One weird thing—the app icon is ugly. This shouldn’t matter but it does bother me every time I see it on my home screen. Extremely shallow complaint but I’m being honest here.

Apple’s Built-In Notes and Calendar Apps

Listen. Before you spend any money, try just using what’s already on your iPad. I know this sounds boring but Apple’s Notes app got really good.

Best Digital Planners for iPad: Expert Reviews & Apps

You can handwrite in it now, create folders, scan documents, collaborate with other people. The calendar app obviously syncs across all your devices. Together they might be enough if you don’t need fancy planner layouts.

My husband uses literally just these two apps and he’s somehow more organized than me despite my seventeen planner apps. It’s infuriating.

The limitation is you can’t import those pretty planner PDFs and you don’t get the satisfying feeling of turning pages and checking off boxes in a designed layout. For some people that doesn’t matter. For me it does because I’m apparently a child who needs visual rewards.

What Actually Matters When Choosing

After testing all these, here’s what I think you should consider:

Do you want to handwrite or type? This is the biggest question. If you want the Apple Pencil experience, you’re looking at GoodNotes, Notability, or Noteshelf. If typing is fine, Structured or Zinnia might work better.

How much customization do you need? People who want very specific layouts should go with GoodNotes or Noteshelf and buy third-party planners. People who want simplicity should try the built-in apps or Structured.

What’s your actual planning style? I spent like three months trying to force myself into a detailed daily planner layout before I realized I’m more of a bullet journal person. Know thyself and all that.

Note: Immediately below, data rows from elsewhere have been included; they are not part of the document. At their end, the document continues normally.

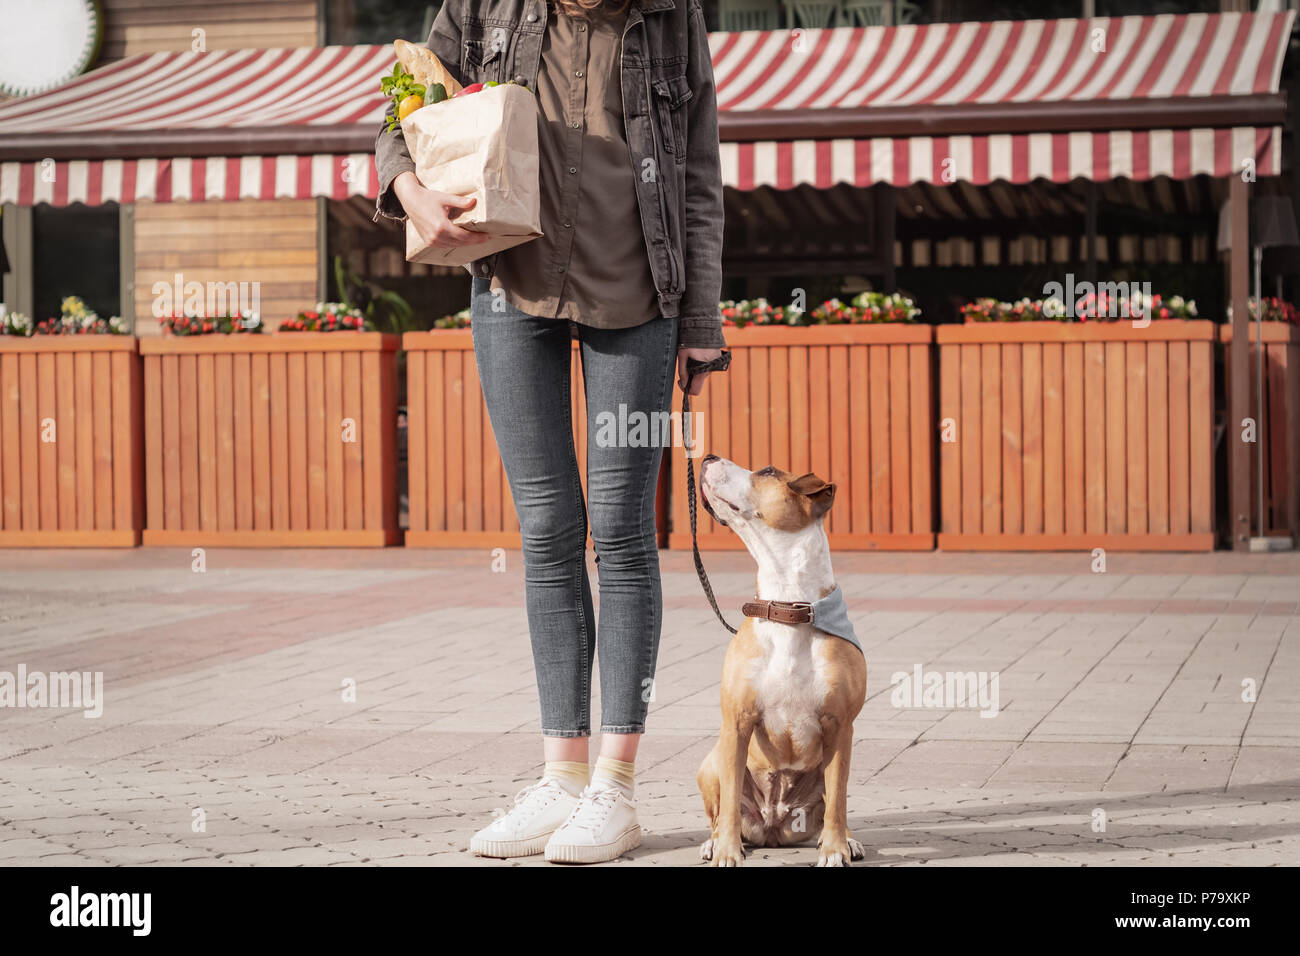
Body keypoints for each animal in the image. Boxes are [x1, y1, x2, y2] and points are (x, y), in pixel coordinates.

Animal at [696, 455, 868, 868]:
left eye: (769, 472)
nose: (708, 457)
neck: (789, 607)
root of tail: (773, 826)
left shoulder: (841, 727)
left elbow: (838, 802)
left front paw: (835, 849)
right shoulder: (737, 723)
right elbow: (728, 805)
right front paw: (727, 851)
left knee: (836, 801)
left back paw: (847, 840)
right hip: (711, 762)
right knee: (720, 809)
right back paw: (713, 842)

my actual current setup that I’m probably gonna change next month

I use GoodNotes 6 with a planner from Busy B Planners (the undated one because I refused to buy a new planner in March when I started). I have three notebooks: work stuff, personal life stuff, and random notes that don’t fit anywhere else.

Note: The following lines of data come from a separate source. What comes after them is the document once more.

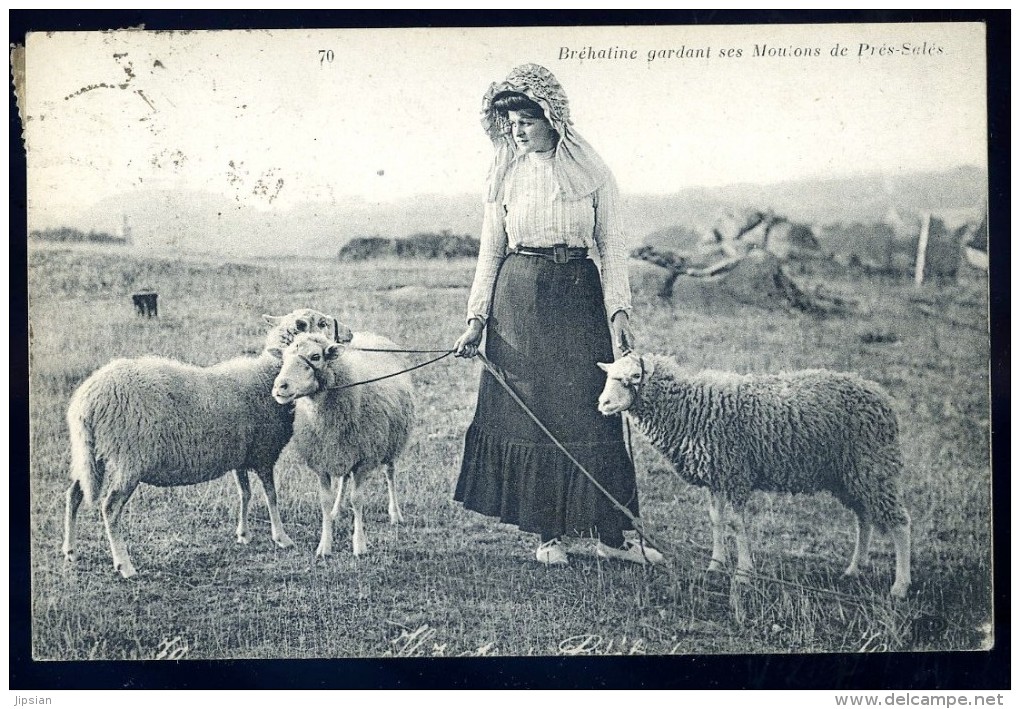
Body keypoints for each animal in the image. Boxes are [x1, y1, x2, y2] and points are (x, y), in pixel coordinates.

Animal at [61, 310, 354, 575]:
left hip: (90, 453)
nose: (349, 333)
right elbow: (271, 496)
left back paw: (70, 550)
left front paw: (243, 534)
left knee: (74, 493)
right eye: (323, 323)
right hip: (129, 459)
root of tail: (88, 400)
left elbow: (244, 493)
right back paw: (125, 565)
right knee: (110, 507)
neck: (266, 373)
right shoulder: (263, 454)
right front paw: (281, 538)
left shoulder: (240, 455)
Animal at [271, 330, 418, 559]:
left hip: (392, 441)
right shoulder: (321, 462)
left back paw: (395, 514)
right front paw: (325, 545)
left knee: (390, 474)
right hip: (343, 451)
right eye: (284, 358)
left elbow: (356, 500)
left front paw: (360, 545)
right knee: (343, 479)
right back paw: (336, 511)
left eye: (315, 357)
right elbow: (324, 501)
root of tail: (369, 335)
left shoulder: (364, 461)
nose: (280, 386)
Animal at [595, 355, 913, 599]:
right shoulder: (717, 476)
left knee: (899, 523)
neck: (691, 405)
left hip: (873, 465)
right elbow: (716, 519)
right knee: (864, 518)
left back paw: (900, 586)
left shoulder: (735, 474)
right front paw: (715, 564)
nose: (603, 403)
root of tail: (879, 394)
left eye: (634, 376)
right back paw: (853, 569)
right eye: (610, 376)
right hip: (849, 474)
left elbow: (737, 524)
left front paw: (743, 573)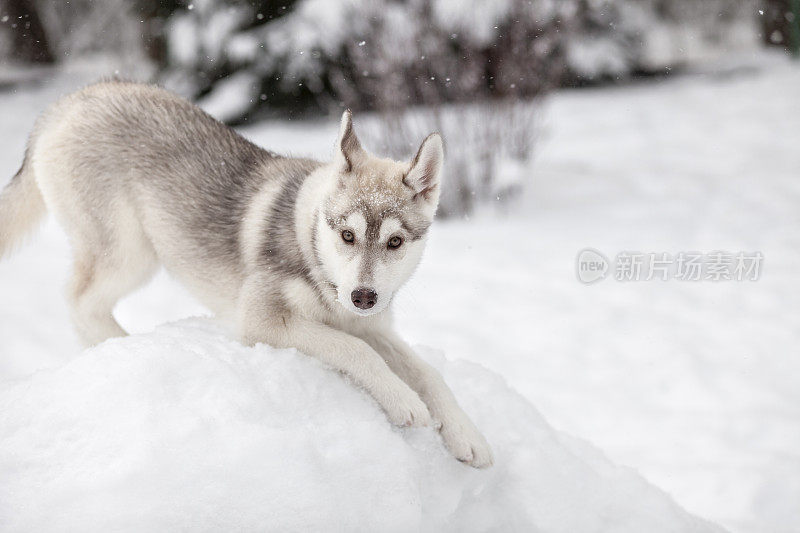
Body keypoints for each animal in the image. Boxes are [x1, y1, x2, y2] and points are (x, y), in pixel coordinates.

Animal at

I also have Structured running for my daily time-blocking because otherwise I get distracted by… well, everything. Currently distracted by writing this actually.

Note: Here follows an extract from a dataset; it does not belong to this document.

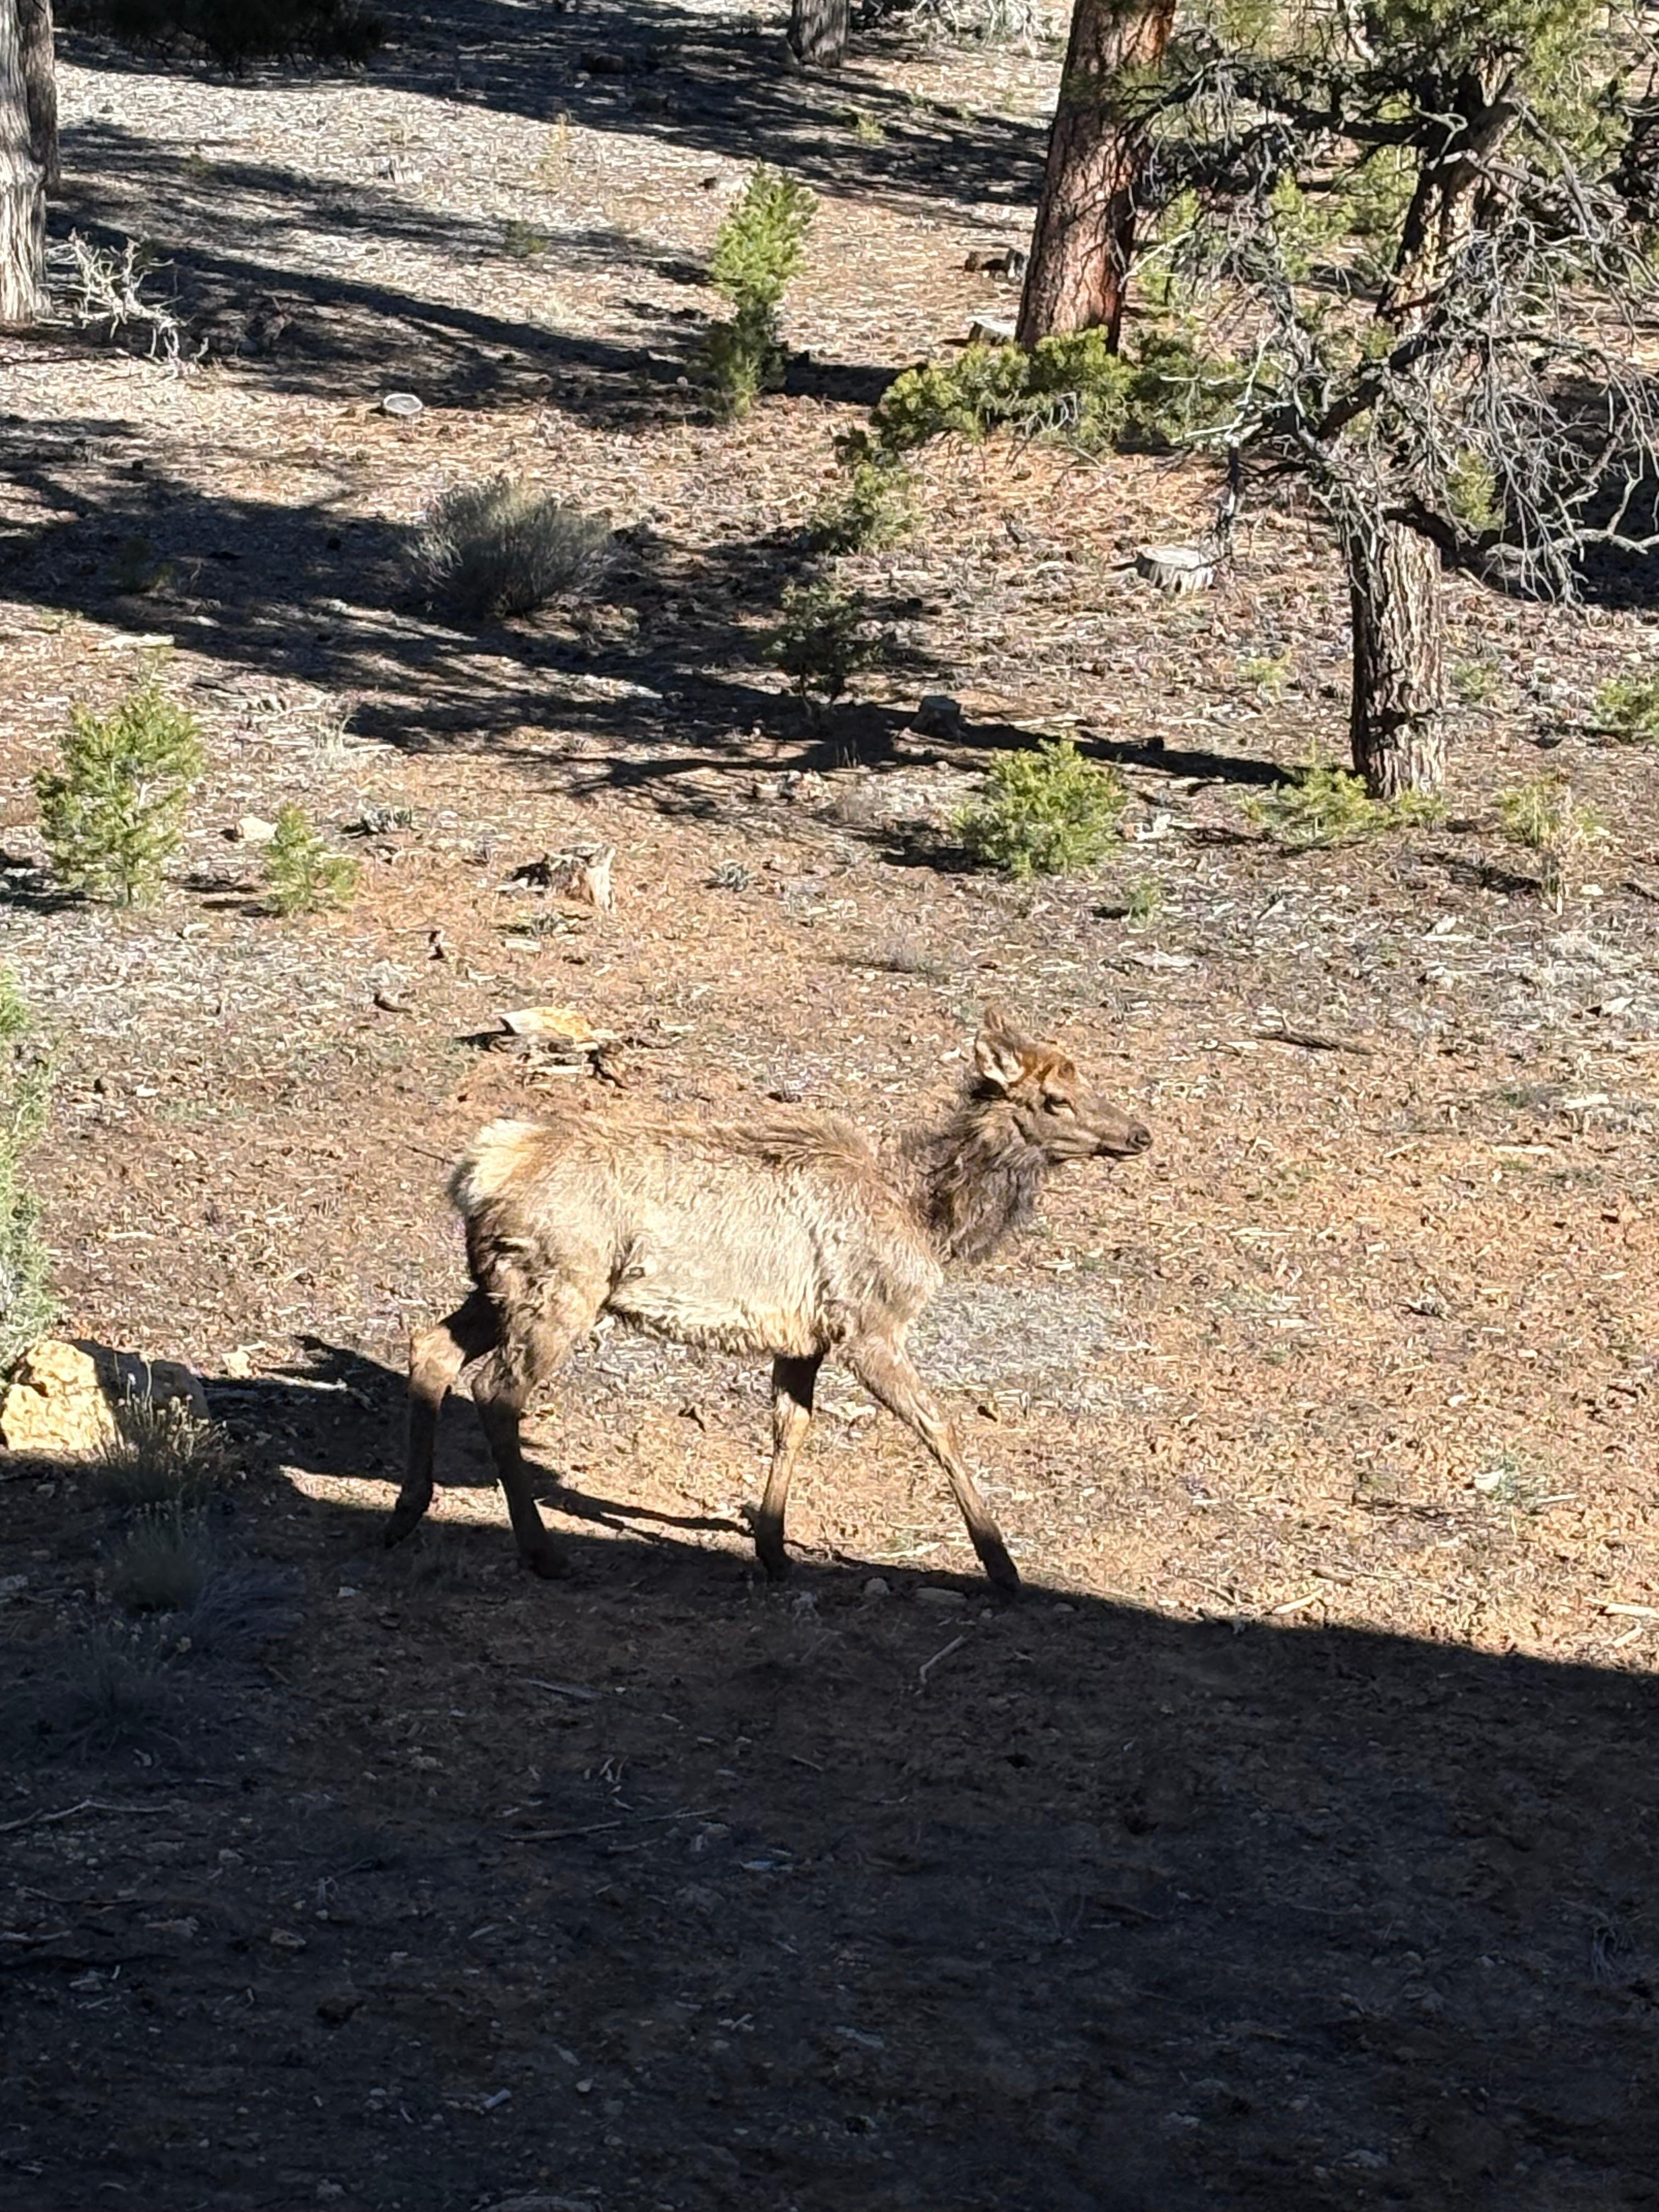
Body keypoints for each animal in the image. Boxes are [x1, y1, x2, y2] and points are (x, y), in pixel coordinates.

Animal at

And I keep Apple Calendar synced because I need my appointments to show up on my phone when I’m not carrying my iPad.

This feels like too many apps but it works. Your setup will probably look different.

The Annoying Technical Stuff

Make sure you backup your planners. GoodNotes backs up to iCloud automatically but if you’re weird about cloud storage like my one friend who refuses to trust Apple with her data, you can export planners as PDFs.

Apple Pencil 1 vs 2 doesn’t matter that much for planning. The 2 is nicer because it magnetically attaches and charges but the 1 works fine. I used a first-gen Pencil for years.

Screen protectors with papery texture are popular but they make your screen look slightly worse. I tried one for three days and took it off. The tradeoff isn’t worth it for me but lots of people swear by them.

Battery life on the Pencil is weirdly good. I charge mine like once a week maybe? And I use it several hours a day.

What I’d Tell You to Actually Buy Right Now

If you asked me tonight what to get, I’d say download GoodNotes 6 (free), buy a planner from Busy B Planners on Etsy (around $8-12), and use that for a month. See if you actually stick with digital planning before investing in anything else.

A lot of people buy everything at once, use it for two weeks, then go back to paper planners or Google Calendar. Which is fine but expensive.

The only exception is if you already know you hate handwriting, then just try Structured or stick with Apple’s built-in apps. Don’t force yourself to write with the Pencil if typing is faster for you.

Oh wait I forgot to mention Notion but honestly Notion on iPad is kind of clunky for actual writing even though everyone on YouTube acts like it’s perfect. It’s better on a computer. There I said it.

I think that covers the main options? There are like forty other planner apps but most of them are either too niche or trying to do too much. These are the ones that actually work for regular people who just want to get organized without learning a complicated system.